The CRC output by cksum can be used to protect against accidental modifications to files: if the checksum has not changed, the file is very likely undamaged. The default CRC checksum is not cryptographic: it protects only against modifications that are not malicious (intentional).

Latest GNU Coreutils cksum allows a choice from multiple different kinds of checksums, including cryptographic ones, via -a option. These include sysv, bsd, crc, md5, sha1, sha224, sha256, sha384, sha512, blake2b, and sm3. None of the checksums is the CRC-32 of zip, PNG and zlib. OpenBSD cksum provides -a option as well, while the list of algorithms differs slightly. FreeBSD cksum allows a choice of one of three checksum algorithms in addition to the default one via -o1, -o2 and -o3 options; -o3 is the CRC-32 of zip, PNG and zlib; this applies to macOS as well.


$ cksum /etc/passwd
3052342160 2119 /etc/passwd

Some "cksum" implementations provide other algorithms, such as "md5" and "sha1":

$ cksum -a sha1 /etc/passwd
SHA1 (/etc/passwd) = 816d937ca4cdb4dee92d5002610fae63b639d224

You can test "cksum" by feeding it a string via standard input:

$ printf 'Guide to UNIX'|cksum
2195826759 13


sum edit

A legacy tool, outputs a certain kind of checksum of a file, files or standard input, together with sizes. Is not covered by POSIX; POSIX codified #cksum as a replacement tool instead, using a kind of checksum different from those used by legacy sum. Different variants of legacy sum used different algorithms. The legacy algorithms used by variants of sum are provided by the FreeBSD cksum via -o1 and -o2 options, and by latests GNU Coreutils cksum via -a option.

GNU Coreutils sum allows choice of legacy algorithm via -r and -s options.

The two commonly used legacy algorithms are as follows.

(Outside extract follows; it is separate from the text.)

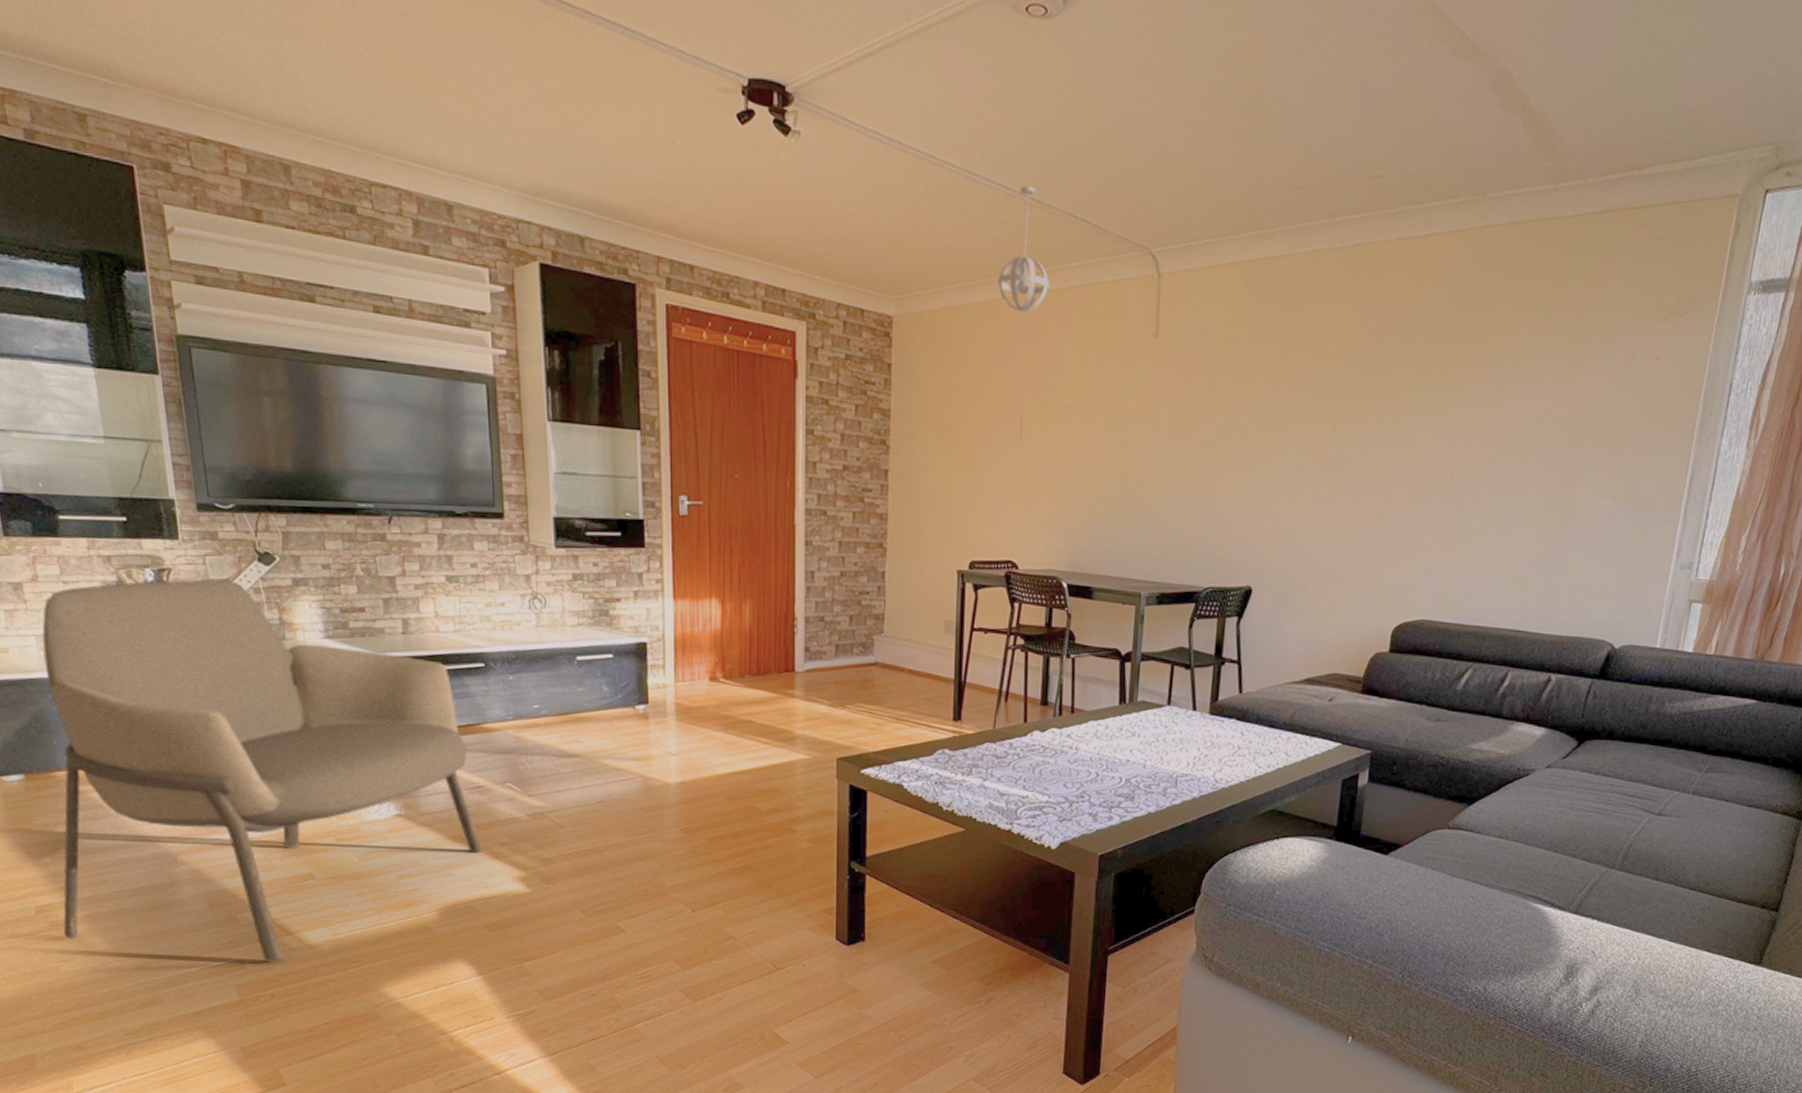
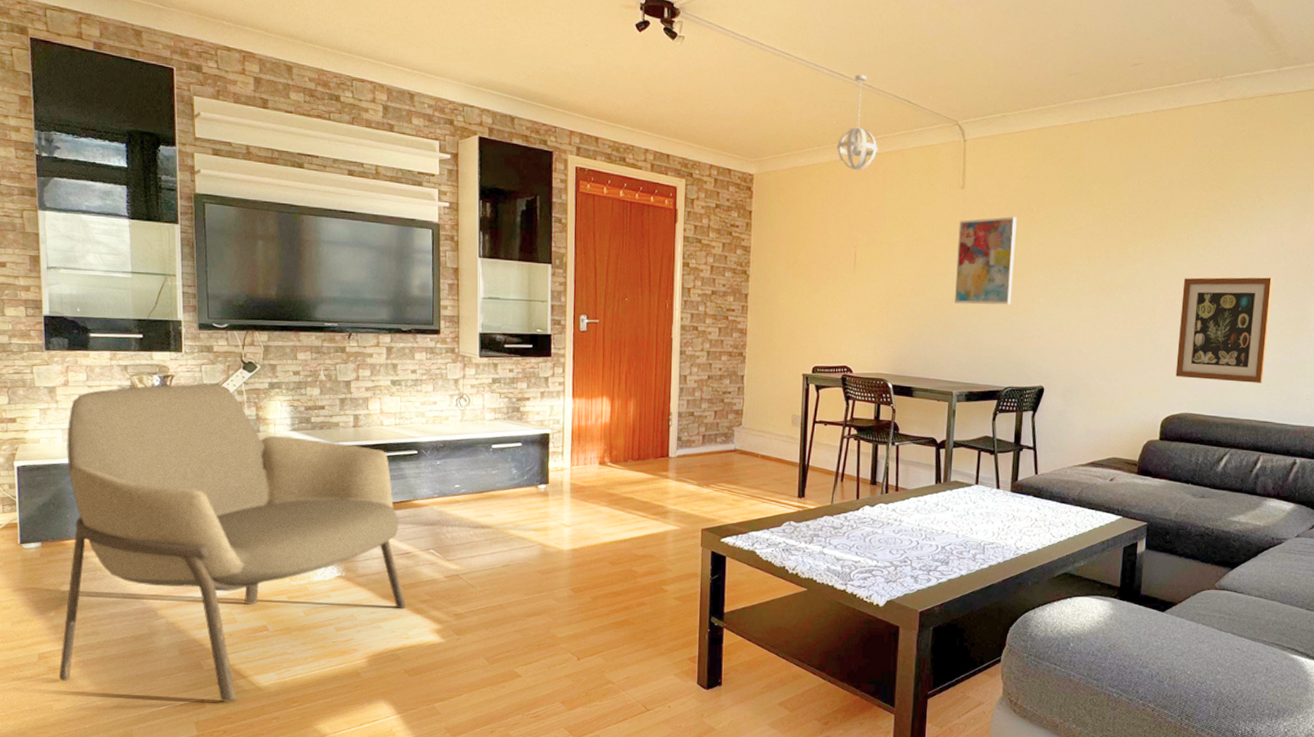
wall art: none [1143,374,1223,486] -> present [954,217,1017,305]
wall art: none [1411,452,1535,584] -> present [1175,277,1273,383]

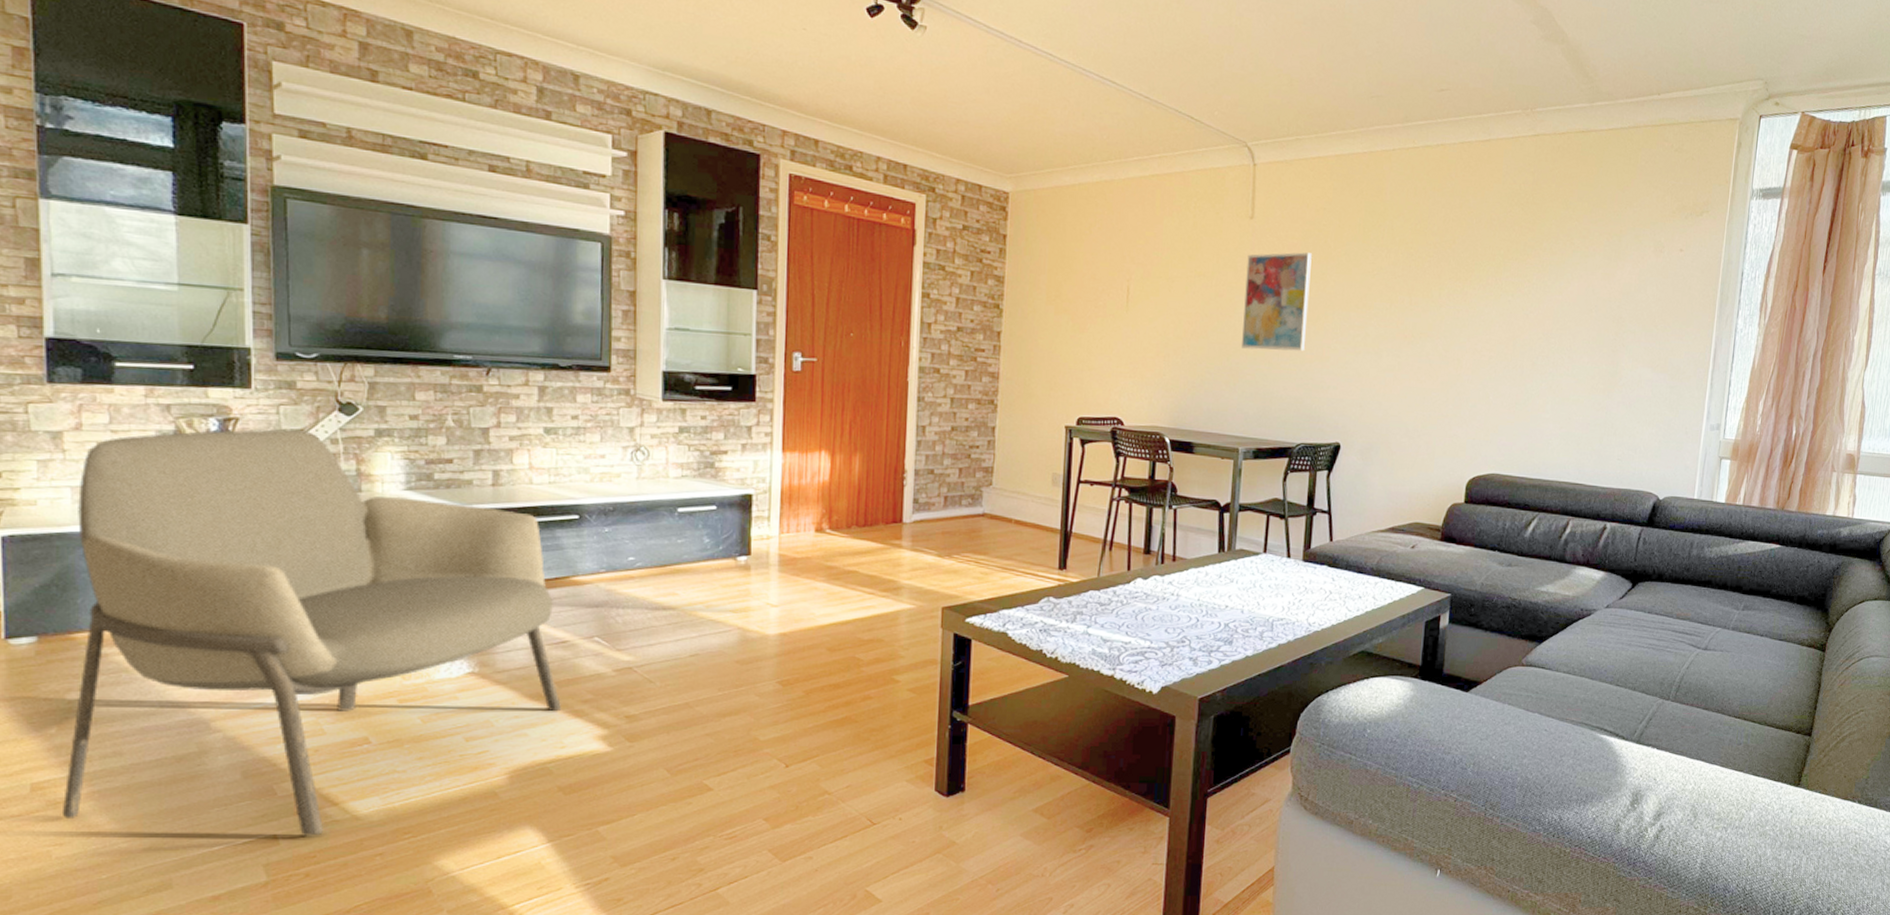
pendant light: present [837,74,878,171] -> none [1108,83,1156,193]
wall art: present [1175,277,1273,383] -> none [1482,326,1584,442]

The BSD sum, -r in GNU sum:

  • Initialize checksum to 0
  • For each byte of the input stream
    • Perform 16-bit bitwise right rotation by 1 bit on the checksum
    • Add the byte to the checksum, and apply modulo 2 ^ 16 to the result, thereby keeping it within 16 bits
  • The result is a 16-bit checksum

The System V sum, -s in GNU sum:

  • checksum0 = sum of all bytes of the input stream modulo 2 ^ 32
  • checksum1 = checksum0 modulo 2 ^ 16 + checksum0 / 2 ^ 16;
  • checksum = checksum1 modulo 2 ^16 + checksum1 / 2 ^ 16;
  • The result is a 16-bit checksum calculated from the initial 32-bit plain byte sum


stat edit

Outputs file or file system status, including size, access rights, creation and modification times and more. The command seems absent from POSIX; POSIX only specifies system call stat().


  • stat,
  • stat,
  • stat in GNU Coreutils manual,

grep edit

Outputs lines matching a regular expression, not matching it, and similar, depending on options and the regular expression used. See Grep Wikibook.


diff edit

Compares file content of two files line by line and outputs differences. See also diff3.


diff3 edit

Compares file content of three files line by line and outputs differences. See also diff.


cmp edit

Compares files byte by byte, outputting the byte number and the line number where a first difference is found, if any. Outputs nothing if the files are binary identical. No indication is made of the further differences beyond the first one unless option -l is used.


strings edit

Outputs printable strings found in files, useful when these files are binary.